I have a problem with being able to create that situation where the true class 
can't be 
recovered, myself. It looks very broken if a user runs into it. But every 
instance I 
know of in D3D 9 where it is possible, we can simply sidestep it, because it 
provides us 
with the correct type. So we can provide a perfectly good Resource.FromPointer 
implementation, that will first QI to IDirect3DResource9, then ask for the true 
base 
type and chain to the appropriate constructor (which will then QI again for its 
expected 
type). Should work beautifully internally and externally both, with no weird 
side 
effects.

Original comment by promit....@gmail.com on 17 Mar 2009 at 1:01

GoogleCodeExporter commented 9 years ago
Pri boost. If someone wants to take this off my hands, that would be fabulous.
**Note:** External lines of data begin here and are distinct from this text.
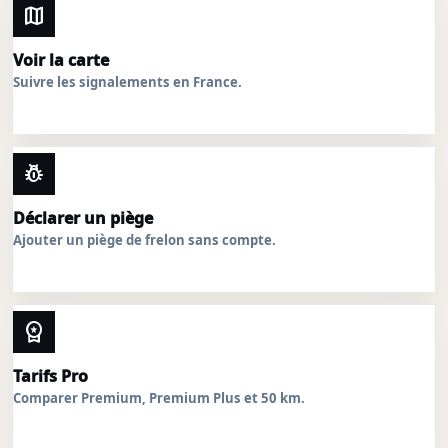
map
Voir la carte
Suivre les signalements en France.
pest_control
Déclarer un piège
Ajouter un piège de frelon sans compte.
workspace_premium
Tarifs Pro
Comparer Premium, Premium Plus et 50 km.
Original comment by promit....@gmail.com on 26 Mar 2009 at 3:44

GoogleCodeExporter commented 9 years ago
Taken!

Original comment by Mike.Popoloski on 26 Mar 2009 at 3:48

GoogleCodeExporter commented 9 years ago
I've checked in Resource::FromPointer, which is as much of this change as will 
make 
it in for March.

Original comment by promit....@gmail.com on 29 Mar 2009 at 10:03

GoogleCodeExporter commented 9 years ago
This issue was closed by r1122.

Original comment by Mike.Popoloski on 25 May 2009 at 2:48

GoogleCodeExporter commented 9 years ago
Finished this change for D3D10. There may be other locations that this is 
needed, but
I'm going to close this and let users open new issues if they find one.